Kiakou, D., Adamopoulos, A., & Scherf, N. (2023). Graph-based disease prediction in neuroimaging: Investigating the impact of feature selection. In Advances in Experimental Medicine and Biology (AEMB) (pp. 223-230). Springer. doi:10.1007/978-3-031-31982-2_24.


Cite as: https://hdl.handle.net/21.11116/0000-000B-402C-C
Abstract
In biomedical machine learning, data often appear in the form of graphs. Biological systems such as protein interactions and ecological or brain networks are instances of applications that benefit from graph representations. Geometric deep learning is an arising field of techniques that has extended deep neural networks to non-Euclidean domains such as graphs. In particular, graph convolutional neural networks have achieved advanced performance in semi-supervised learning in those domains. Over the last years, these methods have gained traction in neuroscience as they could be the key to a deeper understanding in clinical diagnosis at the systems or network level (for an individual brain but also for across a cohort of subjects). As a proof-of-principle, we study and validate a previous implementation of graph-based semi-supervised classification using a ridge classifier and graph convolutional neural networks.
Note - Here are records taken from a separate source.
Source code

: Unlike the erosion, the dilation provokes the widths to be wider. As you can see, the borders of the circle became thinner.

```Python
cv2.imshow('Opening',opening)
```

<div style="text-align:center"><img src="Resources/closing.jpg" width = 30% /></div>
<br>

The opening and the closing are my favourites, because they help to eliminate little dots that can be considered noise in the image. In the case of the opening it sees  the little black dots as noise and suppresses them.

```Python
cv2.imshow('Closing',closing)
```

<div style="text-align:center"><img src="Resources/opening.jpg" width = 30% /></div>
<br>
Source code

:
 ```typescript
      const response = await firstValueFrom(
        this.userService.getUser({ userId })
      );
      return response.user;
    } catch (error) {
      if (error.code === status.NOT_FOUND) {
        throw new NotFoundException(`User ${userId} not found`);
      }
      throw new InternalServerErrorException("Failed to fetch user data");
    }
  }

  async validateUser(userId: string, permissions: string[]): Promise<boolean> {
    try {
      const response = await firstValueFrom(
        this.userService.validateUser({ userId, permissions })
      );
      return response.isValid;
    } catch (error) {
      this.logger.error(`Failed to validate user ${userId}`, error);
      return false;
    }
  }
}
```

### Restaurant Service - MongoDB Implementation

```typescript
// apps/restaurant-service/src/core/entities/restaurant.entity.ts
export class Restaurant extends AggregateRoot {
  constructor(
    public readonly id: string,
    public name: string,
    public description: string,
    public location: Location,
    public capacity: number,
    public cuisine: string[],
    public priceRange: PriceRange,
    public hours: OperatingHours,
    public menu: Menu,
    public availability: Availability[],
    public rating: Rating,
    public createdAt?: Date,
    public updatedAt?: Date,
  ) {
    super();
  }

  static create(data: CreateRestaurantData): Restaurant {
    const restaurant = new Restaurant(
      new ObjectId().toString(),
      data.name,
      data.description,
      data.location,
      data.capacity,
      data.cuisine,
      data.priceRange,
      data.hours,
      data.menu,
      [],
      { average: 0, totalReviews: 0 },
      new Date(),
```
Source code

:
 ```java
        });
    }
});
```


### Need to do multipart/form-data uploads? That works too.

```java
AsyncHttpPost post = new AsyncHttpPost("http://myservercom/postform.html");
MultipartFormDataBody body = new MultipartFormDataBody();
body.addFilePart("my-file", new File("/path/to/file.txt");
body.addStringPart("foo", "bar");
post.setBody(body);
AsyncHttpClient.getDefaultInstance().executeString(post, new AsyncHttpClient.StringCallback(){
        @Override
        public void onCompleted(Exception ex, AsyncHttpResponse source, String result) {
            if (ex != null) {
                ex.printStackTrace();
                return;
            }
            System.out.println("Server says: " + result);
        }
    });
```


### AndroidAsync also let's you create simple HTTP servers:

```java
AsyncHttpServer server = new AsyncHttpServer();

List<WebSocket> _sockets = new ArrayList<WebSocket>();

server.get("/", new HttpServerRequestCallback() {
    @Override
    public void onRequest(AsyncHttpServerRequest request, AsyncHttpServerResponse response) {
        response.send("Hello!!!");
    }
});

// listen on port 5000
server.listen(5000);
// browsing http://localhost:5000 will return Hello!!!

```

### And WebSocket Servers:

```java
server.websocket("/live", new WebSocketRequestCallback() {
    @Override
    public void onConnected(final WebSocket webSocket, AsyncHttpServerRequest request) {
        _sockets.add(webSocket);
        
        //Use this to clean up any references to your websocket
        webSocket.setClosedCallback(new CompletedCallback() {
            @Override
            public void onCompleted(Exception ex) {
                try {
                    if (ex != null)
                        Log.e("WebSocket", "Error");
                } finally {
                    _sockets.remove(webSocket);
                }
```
The models are trained on population graphs that integrate imaging and phenotypic information. Our analysis employs neuroimaging data of structural and functional connectivity for prediction of neurodevelopmental and neurodegenerative disorders. Here, we particularly study the effect of different strategies to reduce the dimensionality of the neuroimaging features on the graph nodes on the classification performance.